* [TASKS]:
1 – Do these statements agree with the forum thread? Answer yes or no for each, and quote the deciding words of the forum thread.
(a) One poster says that a man's membership in the RSPB makes it unlikely he is an abuser.
(b) One poster wonders whether the sister may have formed a false memory of the abuse also happening to the person she is addressing.
(c) One poster says there is evidence that the accusations are true.
2 – Summarize the forum thread in three sentences.

* [EXERCISE PASSAGE]:
○ ○ ○ ○
H112 · 28/10/2024 11:11

Your sister has been psychologically unwell for years after years of abuse by a dad who was supposed to protect her.

Now she will feel guilty after diving a family. This isn't her fault it is your dad's.

You need to stop worrying about patents now. Think of your sister when she was six years old and terrified in her own home.

Put her first.

Rubixcoobe · 28/10/2024 11:13

okydokethen · 27/10/2024 23:36

Repressed memories are a thing, it's perfectly possible you don't remember, but it's also possible it's not true. Your siblings stance is perhaps indicative of the reality of this.

Could it be possible that your sister was abused, but has somehow created a false memory of it happening to you too?

I don’t think you should write off the likelihood that your sister was abused, but she won’t be able to recall everything exactly. ( everyone’s memories are fallible after 40 years- the abuse is very likely to be true, but the details not so much) Even with perfectly banal family stories, people remember things differently. for example, everyone remembers the family holiday to Tenerife but someone forgets the trip to a water park.

it’s very very unlikely that this is a lie.

HarkALark · 28/10/2024 11:26

I'm not sure how relevant it is that your Dad is a member of the RSPB. People can have the most benign of hobbies and still be abusers.

I'm sorry you're experiencing this OP, I really am, but I find it hard to believe that all your other siblings believe her without just cause. The fact she has had psychological issues her whole life does speak to some kind of early trauma. I really think you should protect yourself in this instance and seek therapy to unpick what is happening.

FiveTreeHill · 28/10/2024 11:34

Are you saying she's accused a whole range of men of SAing her as a child?

I can see why this is so hard for you. If she's saying you were SAed and you don't remember either she's lying or you were a victim of CSA. I can imagine it's also difficult to imagine your dad doing something like that, I know if someone accused my dad of similar I would struggle to believe them. Do any of your other siblings remember anything?

I think you should get some therapy, and I also think you should talk it through with your siblings properly, why do they believe her? I can understand why you have doubts, people do lie but the vast vast majority of people who say they have been victims of CSA are telling the truth.c

Anotherparkingthread · 28/10/2024 14:19

Most of the family, as well as a doctor and her teacher? I'm sorry it sounds to me like your sister has severe mental health problems. She needs to be assessed because making accusations like this has consequences (which you are living) for everybody involved. These people should be innocent until proven guilty, particularly in rus situation where it sounds extremely farfetched. There is no evidence any of it happened and she's accused basically any man she's encountered. Who did she accuse of putting a gun to her head? She sounds very very unwell.
○ ○ ○ ○
Dataset entries:

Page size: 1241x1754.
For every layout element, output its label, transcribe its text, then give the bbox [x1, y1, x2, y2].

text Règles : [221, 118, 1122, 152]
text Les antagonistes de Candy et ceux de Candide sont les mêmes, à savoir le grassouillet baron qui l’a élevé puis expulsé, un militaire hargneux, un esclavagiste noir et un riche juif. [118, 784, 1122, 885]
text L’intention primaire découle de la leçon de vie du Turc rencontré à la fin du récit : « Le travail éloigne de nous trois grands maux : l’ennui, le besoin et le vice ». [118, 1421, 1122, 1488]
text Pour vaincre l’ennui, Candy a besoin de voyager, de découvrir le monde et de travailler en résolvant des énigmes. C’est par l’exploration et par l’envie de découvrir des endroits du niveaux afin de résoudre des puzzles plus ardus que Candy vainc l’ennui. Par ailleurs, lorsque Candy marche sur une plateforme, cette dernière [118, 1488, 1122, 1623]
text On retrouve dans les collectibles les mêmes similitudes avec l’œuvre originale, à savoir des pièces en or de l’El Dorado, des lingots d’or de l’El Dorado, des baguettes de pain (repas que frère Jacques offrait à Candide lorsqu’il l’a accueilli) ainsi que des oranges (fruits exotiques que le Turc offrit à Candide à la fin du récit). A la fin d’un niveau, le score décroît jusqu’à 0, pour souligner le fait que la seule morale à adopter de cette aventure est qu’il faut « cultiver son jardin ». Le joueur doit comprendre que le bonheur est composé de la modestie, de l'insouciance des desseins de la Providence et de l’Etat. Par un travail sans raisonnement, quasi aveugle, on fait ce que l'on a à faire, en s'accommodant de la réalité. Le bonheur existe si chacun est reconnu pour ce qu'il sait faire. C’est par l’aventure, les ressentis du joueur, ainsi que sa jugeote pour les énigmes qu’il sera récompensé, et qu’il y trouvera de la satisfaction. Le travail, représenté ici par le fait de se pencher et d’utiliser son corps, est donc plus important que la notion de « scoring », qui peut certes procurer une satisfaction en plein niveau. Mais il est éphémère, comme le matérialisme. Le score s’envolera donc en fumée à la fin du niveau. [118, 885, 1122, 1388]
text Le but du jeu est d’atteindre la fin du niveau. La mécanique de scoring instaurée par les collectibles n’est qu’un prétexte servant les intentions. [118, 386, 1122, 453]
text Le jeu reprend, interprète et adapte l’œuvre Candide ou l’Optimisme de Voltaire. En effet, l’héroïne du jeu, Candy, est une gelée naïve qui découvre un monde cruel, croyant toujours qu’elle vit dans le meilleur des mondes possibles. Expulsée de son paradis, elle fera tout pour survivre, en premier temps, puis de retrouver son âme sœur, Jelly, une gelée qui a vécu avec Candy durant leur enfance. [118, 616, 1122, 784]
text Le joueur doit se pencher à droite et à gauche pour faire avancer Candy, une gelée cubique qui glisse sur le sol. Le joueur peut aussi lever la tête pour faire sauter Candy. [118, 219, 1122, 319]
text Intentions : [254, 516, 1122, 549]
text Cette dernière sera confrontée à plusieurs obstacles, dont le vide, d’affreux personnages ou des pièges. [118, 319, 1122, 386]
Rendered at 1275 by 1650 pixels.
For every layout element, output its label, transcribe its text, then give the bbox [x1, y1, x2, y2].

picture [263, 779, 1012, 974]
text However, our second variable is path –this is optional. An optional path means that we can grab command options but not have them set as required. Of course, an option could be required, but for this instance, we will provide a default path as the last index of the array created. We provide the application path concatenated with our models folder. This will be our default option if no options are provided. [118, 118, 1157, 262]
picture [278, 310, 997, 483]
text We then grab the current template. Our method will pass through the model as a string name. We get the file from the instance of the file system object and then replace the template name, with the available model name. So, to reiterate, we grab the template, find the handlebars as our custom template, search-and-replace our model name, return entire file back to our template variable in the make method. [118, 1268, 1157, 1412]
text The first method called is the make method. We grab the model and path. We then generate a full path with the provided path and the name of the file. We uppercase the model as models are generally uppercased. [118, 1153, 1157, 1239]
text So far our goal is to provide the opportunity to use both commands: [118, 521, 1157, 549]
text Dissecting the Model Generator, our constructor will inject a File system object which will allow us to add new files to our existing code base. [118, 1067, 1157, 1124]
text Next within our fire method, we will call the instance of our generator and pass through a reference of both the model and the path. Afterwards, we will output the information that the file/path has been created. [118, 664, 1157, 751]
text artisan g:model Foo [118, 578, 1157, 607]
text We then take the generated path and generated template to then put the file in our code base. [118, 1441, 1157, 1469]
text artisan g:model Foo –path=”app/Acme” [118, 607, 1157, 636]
○ ○ ○ ○
* [TASK-BY-TASK RESULTS]:
1 –
(a) No: "People can have the most benign of hobbies and still be abusers."
(b) Yes: "Could it be possible that your sister was abused, but has somehow created a false memory of it happening to you too?"
(c) No: "There is no evidence any of it happened"

2 – In the forum thread, several posters reply to someone whose sister has accused their dad of abusing her and apparently says the person addressed was abused too. Most replies lean toward believing the sister: they note that memories are fallible, that the other siblings believe her, and that most people who report childhood sexual abuse are telling the truth, and some recommend therapy. One poster disagrees, arguing that there is no evidence and that the sister sounds severely unwell and needs to be assessed.